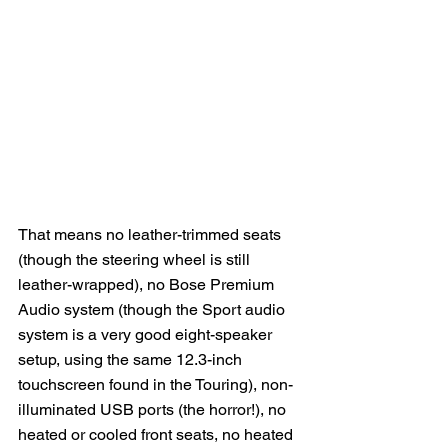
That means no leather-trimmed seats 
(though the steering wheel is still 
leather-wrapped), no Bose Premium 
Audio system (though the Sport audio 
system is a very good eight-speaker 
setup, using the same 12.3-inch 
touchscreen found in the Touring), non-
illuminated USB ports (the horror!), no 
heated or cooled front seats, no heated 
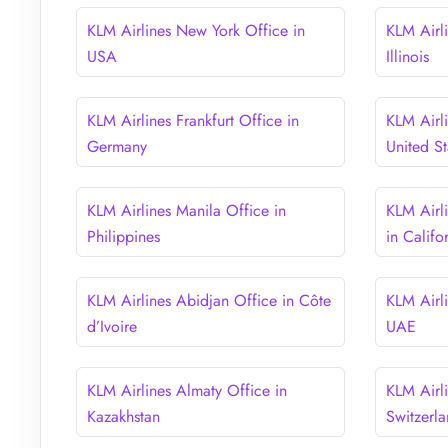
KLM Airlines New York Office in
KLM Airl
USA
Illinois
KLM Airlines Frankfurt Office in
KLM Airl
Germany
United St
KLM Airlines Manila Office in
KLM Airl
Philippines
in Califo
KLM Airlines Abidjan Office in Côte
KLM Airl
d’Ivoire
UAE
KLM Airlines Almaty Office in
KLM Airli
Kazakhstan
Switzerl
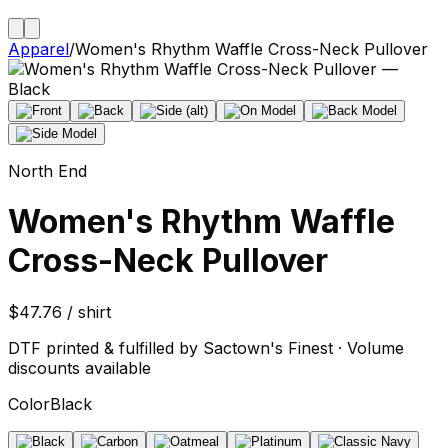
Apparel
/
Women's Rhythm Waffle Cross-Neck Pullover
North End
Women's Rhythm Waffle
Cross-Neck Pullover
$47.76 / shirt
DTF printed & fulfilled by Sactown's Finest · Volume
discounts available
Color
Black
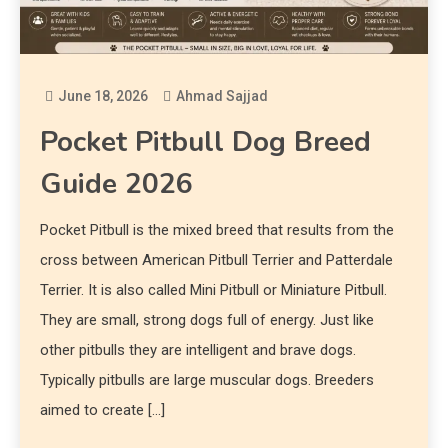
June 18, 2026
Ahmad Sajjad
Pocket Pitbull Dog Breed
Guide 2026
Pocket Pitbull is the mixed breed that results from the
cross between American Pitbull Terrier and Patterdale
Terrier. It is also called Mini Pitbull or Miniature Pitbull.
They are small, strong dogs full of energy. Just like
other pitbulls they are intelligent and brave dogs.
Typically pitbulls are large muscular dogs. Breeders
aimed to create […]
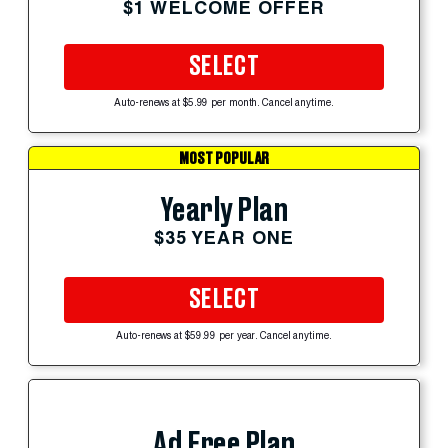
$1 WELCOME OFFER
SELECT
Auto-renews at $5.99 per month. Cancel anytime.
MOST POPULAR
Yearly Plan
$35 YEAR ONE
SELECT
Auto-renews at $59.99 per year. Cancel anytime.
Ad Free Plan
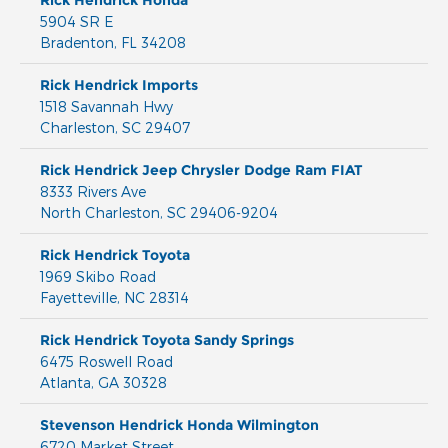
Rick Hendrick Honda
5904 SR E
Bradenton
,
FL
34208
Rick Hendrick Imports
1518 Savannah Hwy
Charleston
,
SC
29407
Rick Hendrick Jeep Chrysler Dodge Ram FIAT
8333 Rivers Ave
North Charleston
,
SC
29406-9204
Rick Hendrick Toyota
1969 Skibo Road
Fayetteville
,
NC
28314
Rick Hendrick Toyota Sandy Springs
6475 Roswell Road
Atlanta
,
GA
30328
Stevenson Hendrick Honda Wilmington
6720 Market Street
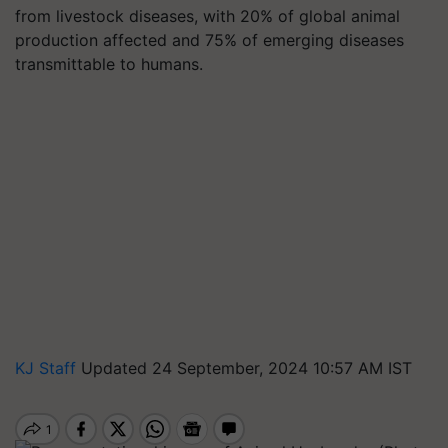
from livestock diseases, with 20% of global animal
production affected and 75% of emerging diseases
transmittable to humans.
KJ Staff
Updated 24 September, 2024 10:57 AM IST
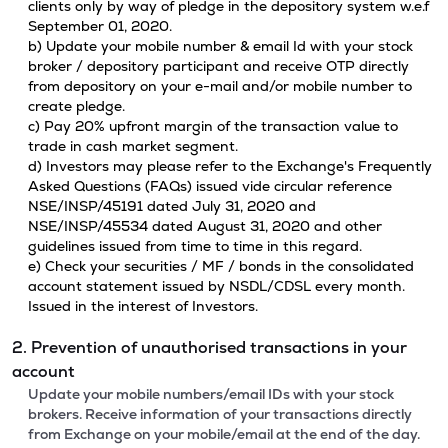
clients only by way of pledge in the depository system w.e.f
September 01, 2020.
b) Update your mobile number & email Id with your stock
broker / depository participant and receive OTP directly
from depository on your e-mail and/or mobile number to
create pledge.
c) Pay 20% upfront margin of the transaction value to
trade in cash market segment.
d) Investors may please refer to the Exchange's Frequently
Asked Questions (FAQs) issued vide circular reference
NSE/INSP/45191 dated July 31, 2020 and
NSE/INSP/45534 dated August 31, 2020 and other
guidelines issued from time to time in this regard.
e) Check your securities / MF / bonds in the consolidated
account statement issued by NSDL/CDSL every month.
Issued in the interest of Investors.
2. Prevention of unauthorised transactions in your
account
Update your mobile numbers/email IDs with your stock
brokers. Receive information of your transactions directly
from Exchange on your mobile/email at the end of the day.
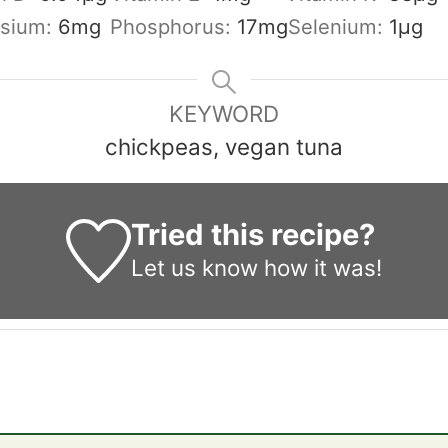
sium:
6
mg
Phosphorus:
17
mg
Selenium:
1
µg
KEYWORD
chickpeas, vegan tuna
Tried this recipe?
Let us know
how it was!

---

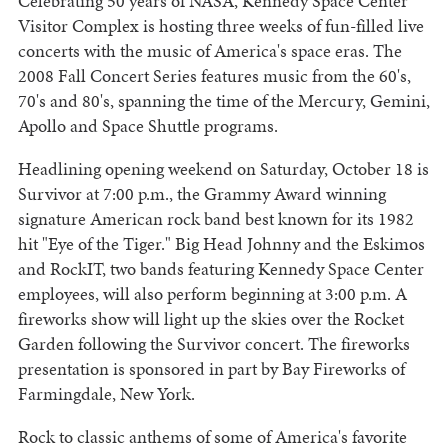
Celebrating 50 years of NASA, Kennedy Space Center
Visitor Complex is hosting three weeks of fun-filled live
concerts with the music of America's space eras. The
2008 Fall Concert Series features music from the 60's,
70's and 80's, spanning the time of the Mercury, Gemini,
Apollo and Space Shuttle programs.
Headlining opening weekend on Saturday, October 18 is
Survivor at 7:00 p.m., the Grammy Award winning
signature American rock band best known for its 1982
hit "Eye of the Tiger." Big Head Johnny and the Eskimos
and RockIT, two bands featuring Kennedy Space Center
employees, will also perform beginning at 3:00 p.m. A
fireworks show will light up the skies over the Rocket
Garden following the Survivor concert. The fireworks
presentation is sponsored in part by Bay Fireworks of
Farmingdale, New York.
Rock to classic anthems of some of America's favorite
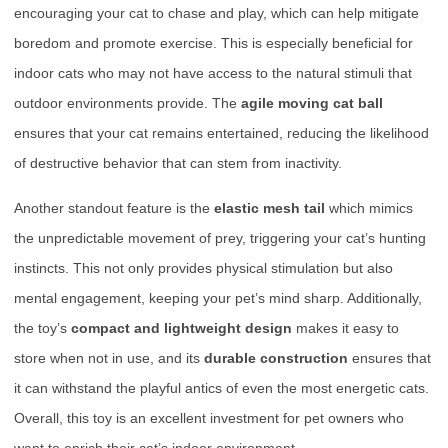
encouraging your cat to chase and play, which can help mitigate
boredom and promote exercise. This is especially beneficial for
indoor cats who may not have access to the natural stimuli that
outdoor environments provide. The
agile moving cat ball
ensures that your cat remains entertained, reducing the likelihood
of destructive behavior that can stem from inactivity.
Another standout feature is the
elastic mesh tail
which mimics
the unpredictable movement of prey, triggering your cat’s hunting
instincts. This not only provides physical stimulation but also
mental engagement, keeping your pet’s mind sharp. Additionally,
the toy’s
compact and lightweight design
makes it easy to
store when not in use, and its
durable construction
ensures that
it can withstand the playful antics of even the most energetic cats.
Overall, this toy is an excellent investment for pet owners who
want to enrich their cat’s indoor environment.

---

YOUR GOAL: An exact transcription is needed of the lines from the one with "heated or cooled front seats, no heated" to the one with "Ahmad Sajjad" above, both ends included, with pictures left out.

EXERCISE RESPONSE:
heated or cooled front seats, no heated 
KLM Airlines New York Office in
KLM Airl
USA
Illinois
KLM Airlines Frankfurt Office in
KLM Airl
Germany
United St
KLM Airlines Manila Office in
KLM Airl
Philippines
in Califo
KLM Airlines Abidjan Office in Côte
KLM Airl
d’Ivoire
UAE
KLM Airlines Almaty Office in
KLM Airli
Kazakhstan
Switzerl
Apparel
/
Women's Rhythm Waffle Cross-Neck Pullover
North End
Women's Rhythm Waffle
Cross-Neck Pullover
$47.76 / shirt
DTF printed & fulfilled by Sactown's Finest · Volume
discounts available
Color
Black
June 18, 2026
Ahmad Sajjad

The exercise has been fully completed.